By Lord Warner
On 25th July the House of Lords debated the contribution of atheists and humanists to UK society. There was a big turnout of atheists and humanists showing their distaste for organised religion through the ages even if they liked cathedrals and church music. I felt quite sorry for the solitary bishop who went out of his way to be nice to humanists. The Minister replying was a much too kind to religion for my taste and felt obliged to defend the Government’s decision, very unusually, to appoint a Minister for Faiths.
Belief is of course a very personal matter and many speakers told their personal stories. Although I was sent to Sunday
school and sang in a church choir, education soon got religion out of my system.

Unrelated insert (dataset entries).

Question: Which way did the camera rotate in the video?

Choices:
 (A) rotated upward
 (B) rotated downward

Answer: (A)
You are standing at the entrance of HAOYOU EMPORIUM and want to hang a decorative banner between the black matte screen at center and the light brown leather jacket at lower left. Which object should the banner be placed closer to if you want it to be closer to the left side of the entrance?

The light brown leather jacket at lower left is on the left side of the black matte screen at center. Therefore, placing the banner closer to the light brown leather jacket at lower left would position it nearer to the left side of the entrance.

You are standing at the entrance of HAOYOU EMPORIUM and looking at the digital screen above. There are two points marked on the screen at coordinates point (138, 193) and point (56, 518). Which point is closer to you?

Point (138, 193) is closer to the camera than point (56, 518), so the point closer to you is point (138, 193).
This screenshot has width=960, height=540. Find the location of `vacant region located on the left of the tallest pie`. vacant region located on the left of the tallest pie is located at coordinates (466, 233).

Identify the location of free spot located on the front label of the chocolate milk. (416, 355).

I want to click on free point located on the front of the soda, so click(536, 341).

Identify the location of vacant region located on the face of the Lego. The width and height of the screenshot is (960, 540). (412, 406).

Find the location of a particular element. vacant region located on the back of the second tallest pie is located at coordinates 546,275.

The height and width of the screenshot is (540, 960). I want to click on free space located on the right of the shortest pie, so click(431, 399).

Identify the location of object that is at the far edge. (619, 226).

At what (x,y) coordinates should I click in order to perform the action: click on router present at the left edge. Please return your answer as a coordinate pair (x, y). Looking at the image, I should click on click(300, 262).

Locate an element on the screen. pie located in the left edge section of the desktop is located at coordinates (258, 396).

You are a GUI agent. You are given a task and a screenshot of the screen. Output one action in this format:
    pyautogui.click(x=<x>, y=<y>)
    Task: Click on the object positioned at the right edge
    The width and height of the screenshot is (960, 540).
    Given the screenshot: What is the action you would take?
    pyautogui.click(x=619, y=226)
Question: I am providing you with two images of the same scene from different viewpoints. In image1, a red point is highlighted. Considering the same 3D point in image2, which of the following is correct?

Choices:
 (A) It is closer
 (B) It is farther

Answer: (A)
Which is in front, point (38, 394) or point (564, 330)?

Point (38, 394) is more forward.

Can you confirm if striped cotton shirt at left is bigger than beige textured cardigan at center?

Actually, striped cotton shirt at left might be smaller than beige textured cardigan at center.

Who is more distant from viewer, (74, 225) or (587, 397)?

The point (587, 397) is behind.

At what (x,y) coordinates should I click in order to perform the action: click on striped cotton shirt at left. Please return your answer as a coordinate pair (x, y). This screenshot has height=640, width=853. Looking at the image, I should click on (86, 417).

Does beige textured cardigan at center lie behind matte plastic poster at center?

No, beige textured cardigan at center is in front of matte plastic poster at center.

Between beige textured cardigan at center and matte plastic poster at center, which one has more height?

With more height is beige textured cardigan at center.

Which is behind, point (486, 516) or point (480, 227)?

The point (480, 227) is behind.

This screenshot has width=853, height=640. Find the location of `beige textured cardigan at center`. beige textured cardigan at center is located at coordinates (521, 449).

A hefty dose of Darwin, the Crusades, the Inquisition and burning witches plus the implausibility of the Old Testament made me an atheist by my teenage years. The shift to humanism is easy once you abandon the idea of a supernatural force and an afterlife because it is an appealing belief system. What’s not to like about a philosophy that espouses reason, ethics and justice as a basis for human beings to make their own decisions and give meaning and shape to their lives without the need for organised religion imposing rigid creeds? The latest data suggests the younger generations are figuring this out.
The 2011 Census shows 25% of people identifying themselves as non-religious, up from 15% in 2001. Perhaps more significantly people with no religion had a much younger profile with 4 in 10 of those with no religion under 25. The more sophisticated questioning of the British Social Attitudes Survey in 2012 shows an even greater shift away from religion with half the population saying they do not belong to a religion, with this proportion rising to nearly two-thirds of 18-24 year-olds. This shift is significant because as the Survey said: “Getting an accurate picture of the importance of religion in people’s lives matters; not least because it influences the role of religion in policy making
and public life and helps guide the allocation of funding and resources.”

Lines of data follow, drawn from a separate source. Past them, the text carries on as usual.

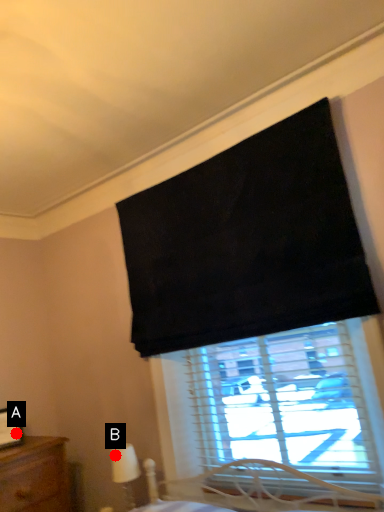
Question: Two points are circled on the image, labeled by A and B beside each circle. Among these points, which one is nearest to the camera?

Choices:
 (A) A is closer
 (B) B is closer

Answer: (A)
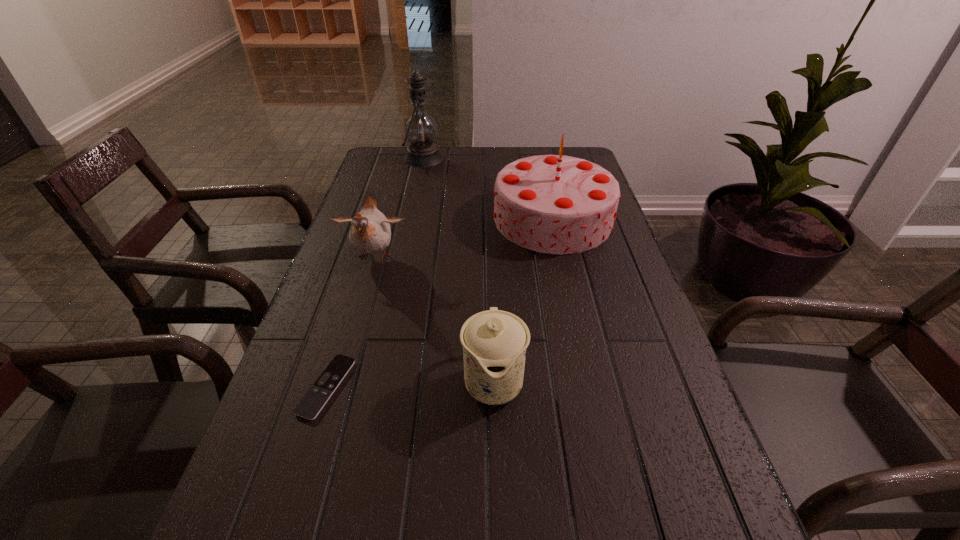
Where is `object located in the far edge section of the desktop`? object located in the far edge section of the desktop is located at coordinates (420, 129).

At what (x,y) coordinates should I click in order to perform the action: click on oil lamp present at the left edge. Please return your answer as a coordinate pair (x, y). The height and width of the screenshot is (540, 960). Looking at the image, I should click on 420,129.

This screenshot has height=540, width=960. I want to click on bird situated at the left edge, so click(370, 232).

Locate an element on the screen. This screenshot has width=960, height=540. remote control located at the left edge is located at coordinates (309, 407).

Where is `object at the right edge`? object at the right edge is located at coordinates (556, 204).

The height and width of the screenshot is (540, 960). In order to click on object at the far left corner in this screenshot , I will do `click(420, 129)`.

Find the location of a particular element. This screenshot has width=960, height=540. vacant area at the far edge is located at coordinates (463, 167).

The image size is (960, 540). What are the coordinates of `vacant space at the left edge of the desktop` in the screenshot? It's located at click(x=332, y=291).

In the image, there is a desktop. Where is `vacant space at the right edge`? vacant space at the right edge is located at coordinates (613, 268).

Where is `free area in between the remote control and the chinaware`? The image size is (960, 540). free area in between the remote control and the chinaware is located at coordinates (410, 384).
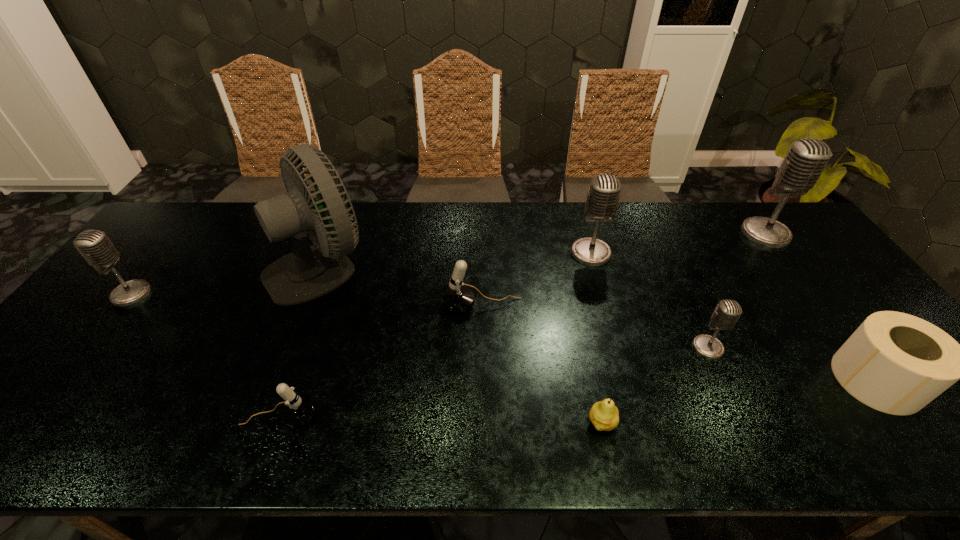
Identify the location of the third gray microphone from left to right. (727, 312).

The image size is (960, 540). What are the coordinates of `toilet tissue` in the screenshot? It's located at (896, 363).

Find the location of `the fifth microphone from right to left`. the fifth microphone from right to left is located at coordinates (298, 410).

Where is `the left white microphone`? The height and width of the screenshot is (540, 960). the left white microphone is located at coordinates [298, 410].

At what (x,y) coordinates should I click in order to perform the action: click on pear. Please return your answer as a coordinate pair (x, y). This screenshot has height=540, width=960. Looking at the image, I should click on (604, 415).

You are a GUI agent. You are given a task and a screenshot of the screen. Output one action in this format:
    pyautogui.click(x=<x>, y=<y>)
    Task: Click on the free space located 0.180m in front of the gray fan to direct airflow
    The height and width of the screenshot is (540, 960).
    Given the screenshot: What is the action you would take?
    pyautogui.click(x=434, y=266)

Identify the location of vacant space located on the left of the tallest microphone. Image resolution: width=960 pixels, height=540 pixels. (639, 233).

Where is `free space located on the right of the third gray microphone from right to left`? The image size is (960, 540). free space located on the right of the third gray microphone from right to left is located at coordinates (642, 253).

This screenshot has height=540, width=960. What are the coordinates of `vacant space located 0.220m on the right of the third biggest gray microphone` in the screenshot? It's located at (227, 294).

I want to click on free space located on the front of the farther white microphone, so click(483, 453).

What is happening – almost unnoticed – is that older more religious generations are dying and being replaced by less religious generations. Some of us will be pleased by this and others less so. For Governments and Parliamentarians it
suggests that they should be more cautious about the weight they give to religious views when changes to public policy are under consideration. Examples of issues this applies to are abortion, assisted dying, faith schools and curriculum content, discrimination issues, employment law and public funding for religious organisations.

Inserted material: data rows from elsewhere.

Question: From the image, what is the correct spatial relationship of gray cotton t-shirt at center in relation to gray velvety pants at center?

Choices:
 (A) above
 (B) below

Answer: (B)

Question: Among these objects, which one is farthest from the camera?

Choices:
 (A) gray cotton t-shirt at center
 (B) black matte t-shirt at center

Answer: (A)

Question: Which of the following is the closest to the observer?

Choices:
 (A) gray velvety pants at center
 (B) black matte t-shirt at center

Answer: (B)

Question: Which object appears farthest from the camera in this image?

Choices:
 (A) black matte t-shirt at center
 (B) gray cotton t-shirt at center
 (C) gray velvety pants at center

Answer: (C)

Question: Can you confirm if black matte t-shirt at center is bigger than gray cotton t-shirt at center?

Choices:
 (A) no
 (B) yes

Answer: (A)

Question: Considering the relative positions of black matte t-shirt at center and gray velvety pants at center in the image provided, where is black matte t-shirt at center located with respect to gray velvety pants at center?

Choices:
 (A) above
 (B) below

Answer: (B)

For the media they also need to think about this shift away from religion among their viewers, listeners and readers, especially the public broadcasters. Closer to home do we really need so many protected places for bishops in a reformed House of Lords? Perhaps more controversially what are the implications for the monarchy? How can a sovereign be crowned as a defender of the faith or even faiths if the majority of the citizens have no faith at all? Perhaps the BBC should grant a humanist a slot on “Thought for the Day” to air these questions?